本文抜粋:
--

住宅ローンを完済すると、設定されていた抵当権の効力は失効します。
しかし、不動産登記簿から抵当権の記載が削除されるわけではありません。
ローンを完済しても、自動的に抵当権が抹消されるわけではなく、物件の所有者が自ら抹消手続きを行う必要があります。

抹消手続きを行っていないと、実際には住宅ローンを完済し抵当権がなくなってていても、登記上で抵当権が記載されていれば、第三者からは住宅ローンを完済していないようにみなされます。

抵当権抹消手続きが必要となるケース

抵当権抹消手続きが必要となるのは、不動産売却を行うときや住宅ローンの完済後に金融機関から新たに融資を受けるときなどです。

不動産売却を行うとき

不動産売却時には、抵当権抹消の手続きが必要です。
住宅ローンがすでに完済されていても、抵当権が記載されたままでは、登記簿上ではそれが分からないため、信用されないからです。
不動産売買では、抵当権の登記がない状態での所有権の移転が一般的です。売買契約書には通常、「買主の所有権の完全な行使を阻害する一切の負担を、除去・抹消します」との記載があります。つまり、所有権以外の権利がついたままでは、売買できないという意味です。

ただし、ローン返済中の物件を売却するとき、その売却代金をもって完済するのであれば、「抹消登記」と「所有権移転登記」を決済の日に同時に行うこともできます。登記簿の乙区欄に抵当権の記載がある物件を売買するときには、その旨を説明すれば売買契約から決済まで行うことができます。最終的に契約書の条文どおり、所有権以外の権利を除去・抹消し、移転することになるからです。

登記申請のイメージ

(写真/PIXTA)

住宅ローンを完済したとき

住宅ローンを完済しても、登記簿に記載された抵当権は自動的に削除されるわけではありません。所有者は費用を負担し、抵当権を抹消する手続きを行う必要があります。

住宅ローンを完済していても、抵当権に関する事項が記載されたままでは、第三者から見れば残債があるとみなされます。住宅ローンを完済したら、確実に抵当権の抹消手続きを行いましょう。

新規融資を受けるとき

自宅を担保に新たな融資を受ける際にも、事前に抵当権の抹消手続きを行う必要があります。例えば、物件を担保にリフォームローンを申し込む場合など、抵当権を抹消していないと審査に通らない可能性があります。

住宅ローンを完済していても、抵当権が登記簿に残っていると、残債があるとみなされる可能性があり、融資の審査にも影響を及ぼすことがあります。また抵当権の抹消手続きを後回しにすると、その証拠を提出するために多大な時間がかかることもあります。そのため、抵当権の抹消は早めに行うことが重要です。

抵当権抹消手続きは自分で行えない場合もある

必要な書類がそろっている場合、抵当権抹消手続きは自分で行うことができますが、場合によっては専門家への依頼が必要です。

--

データ一覧:
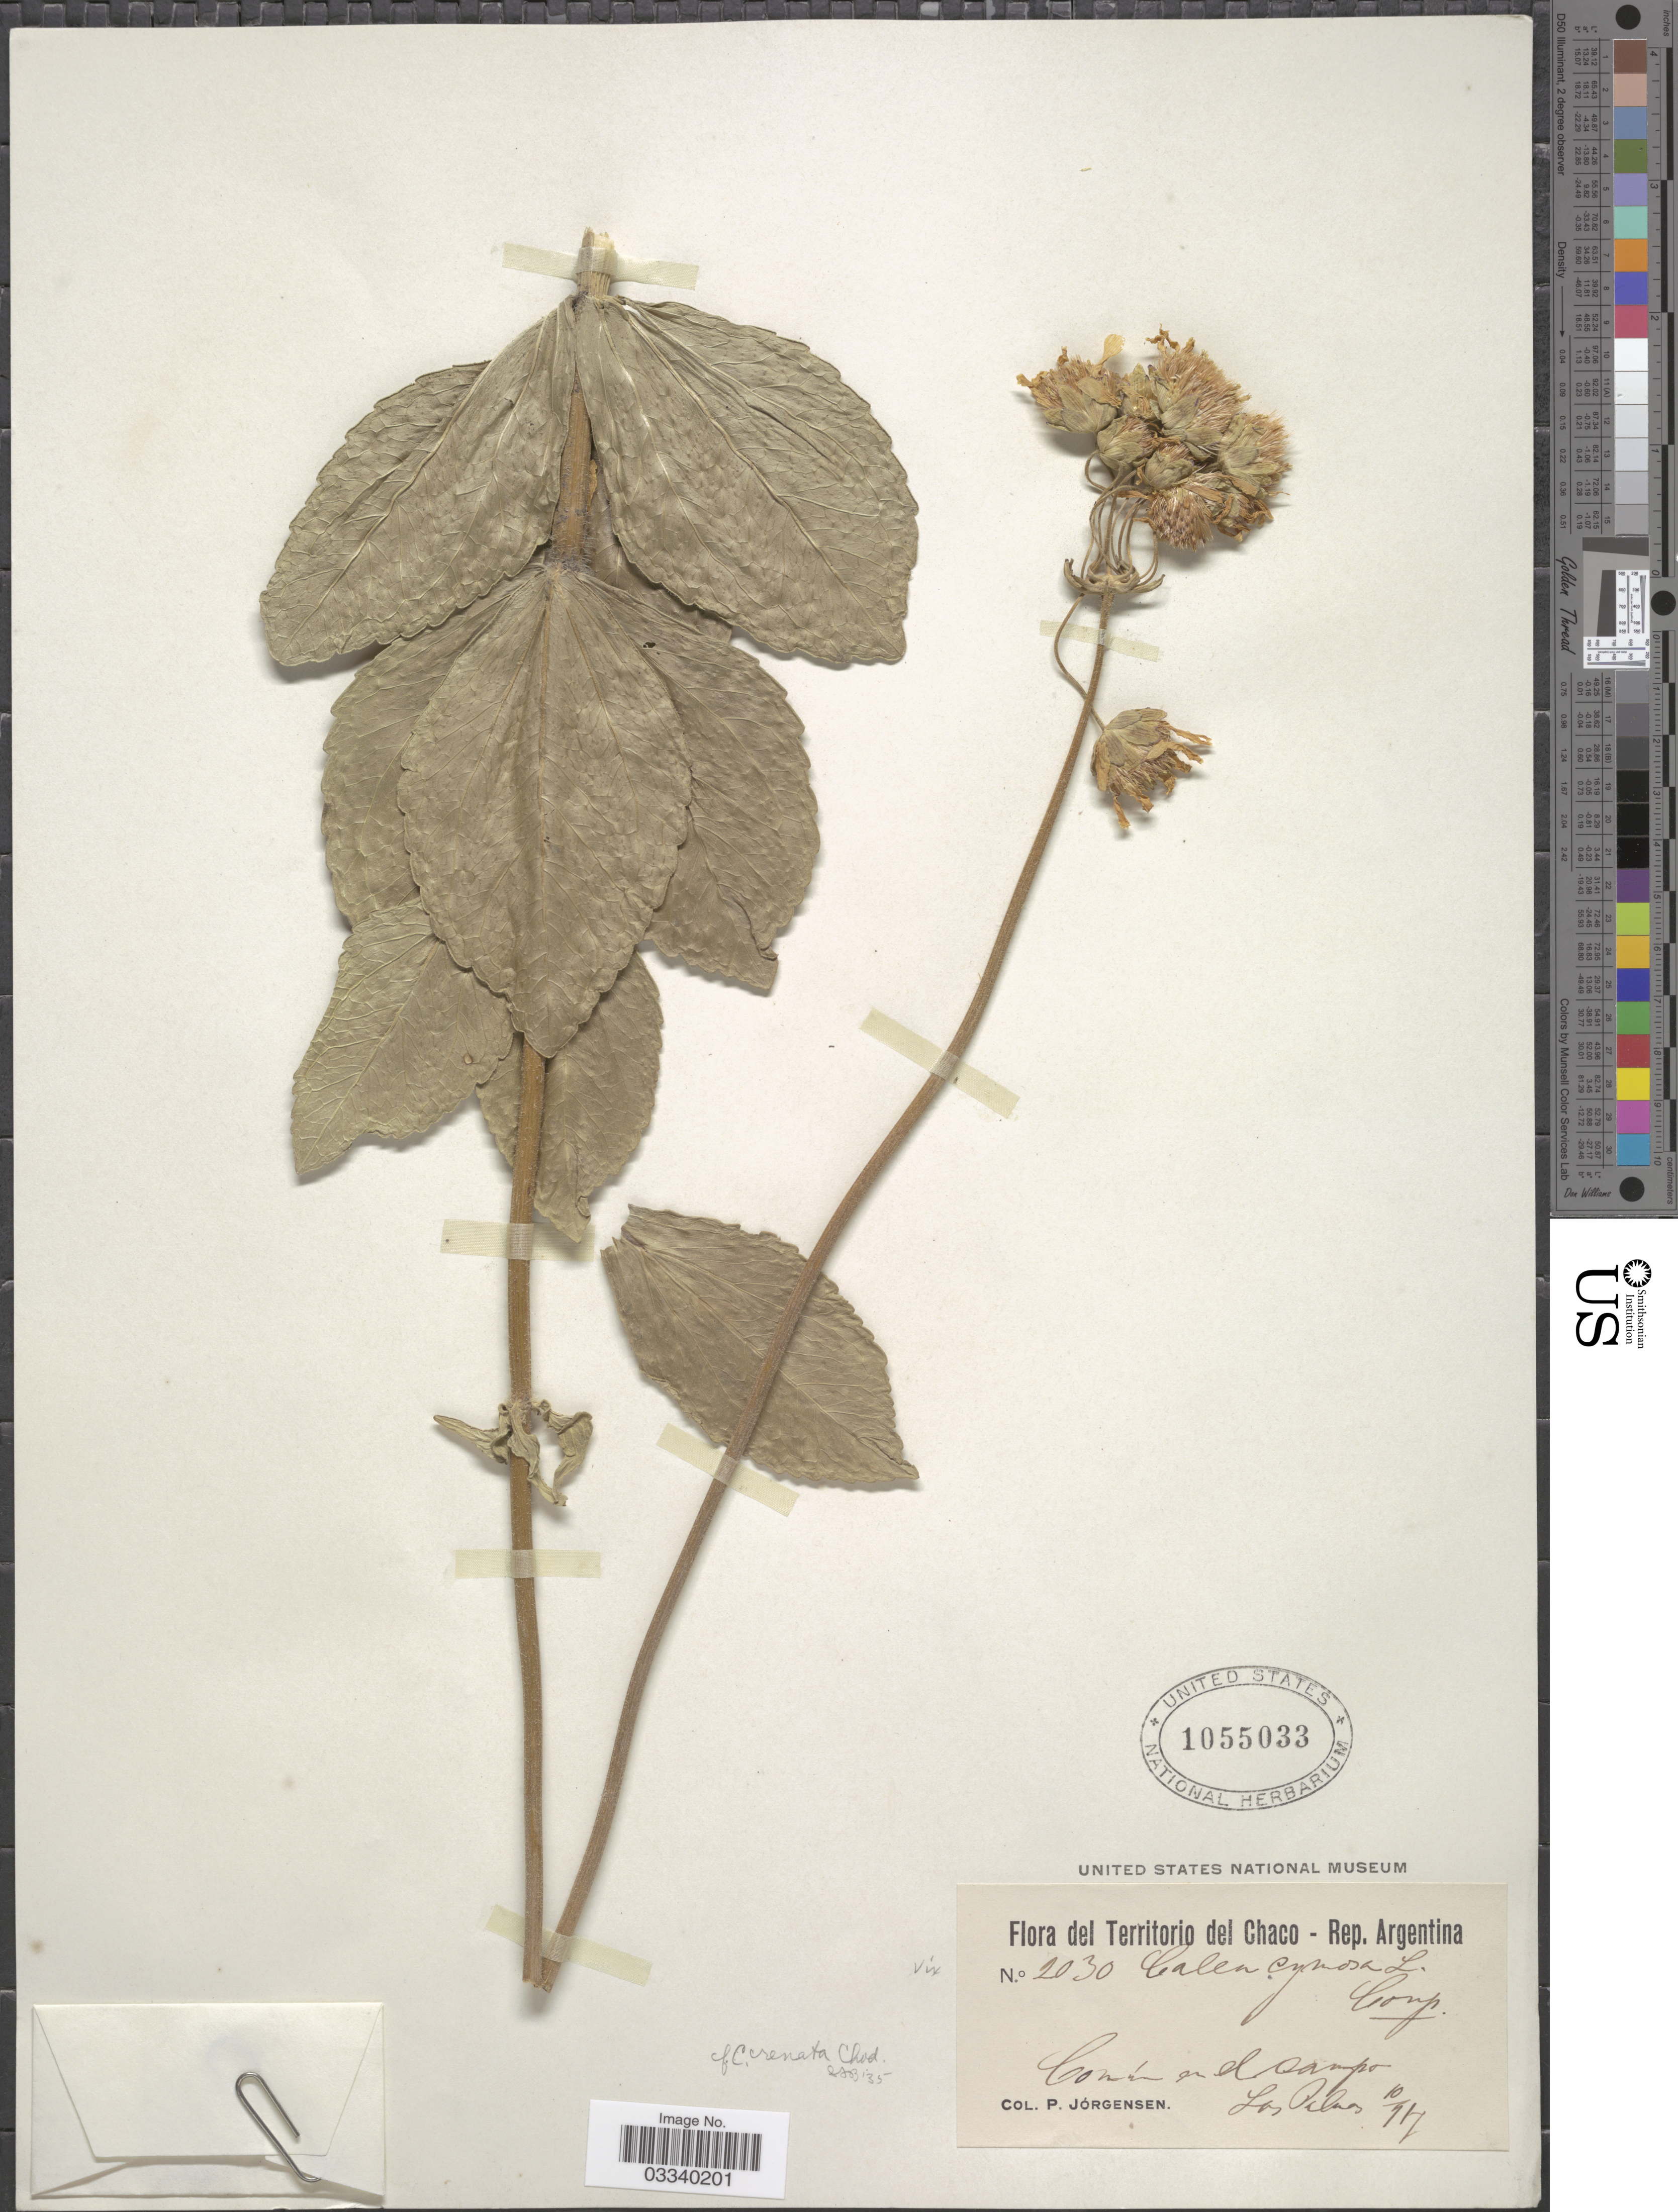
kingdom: Plantae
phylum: Tracheophyta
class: Magnoliopsida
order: Asterales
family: Asteraceae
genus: Calea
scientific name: Calea cymosa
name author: Less.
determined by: Bueno, Vinicius Resende, (ICN), Universidade Federal do Rio Grande do Sul (BRAZIL)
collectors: P. Jörgensen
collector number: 2030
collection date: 1917-10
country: Argentina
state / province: Chaco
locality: Territorio del Chaco. Común en el campo Las Palmas.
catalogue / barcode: US 1055033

--

取り組む課題:
[1] 本文抜粋のうち、「ローンを完済しても、自動的に」から「不動産売却時には、抵当権抹消の手続きが必要です。」までをすべて、一字も変えずに書き写しなさい。
[2] 本文抜粋の内容を二文で要約しなさい。

解答:
[1]
ローンを完済しても、自動的に抵当権が抹消されるわけではなく、物件の所有者が自ら抹消手続きを行う必要があります。

抹消手続きを行っていないと、実際には住宅ローンを完済し抵当権がなくなってていても、登記上で抵当権が記載されていれば、第三者からは住宅ローンを完済していないようにみなされます。

抵当権抹消手続きが必要となるケース

抵当権抹消手続きが必要となるのは、不動産売却を行うときや住宅ローンの完済後に金融機関から新たに融資を受けるときなどです。

不動産売却を行うとき

不動産売却時には、抵当権抹消の手続きが必要です。

[2] 住宅ローンを完済しても抵当権は登記簿から自動的に抹消されず、所有者が自ら抹消手続きを行う必要があり、手続きをしないと第三者からは完済していないとみなされる。抹消手続きは不動産売却時や新たに融資を受けるときなどに必要であり、必要な書類がそろっていれば自分で行えるが、専門家への依頼が必要な場合もある。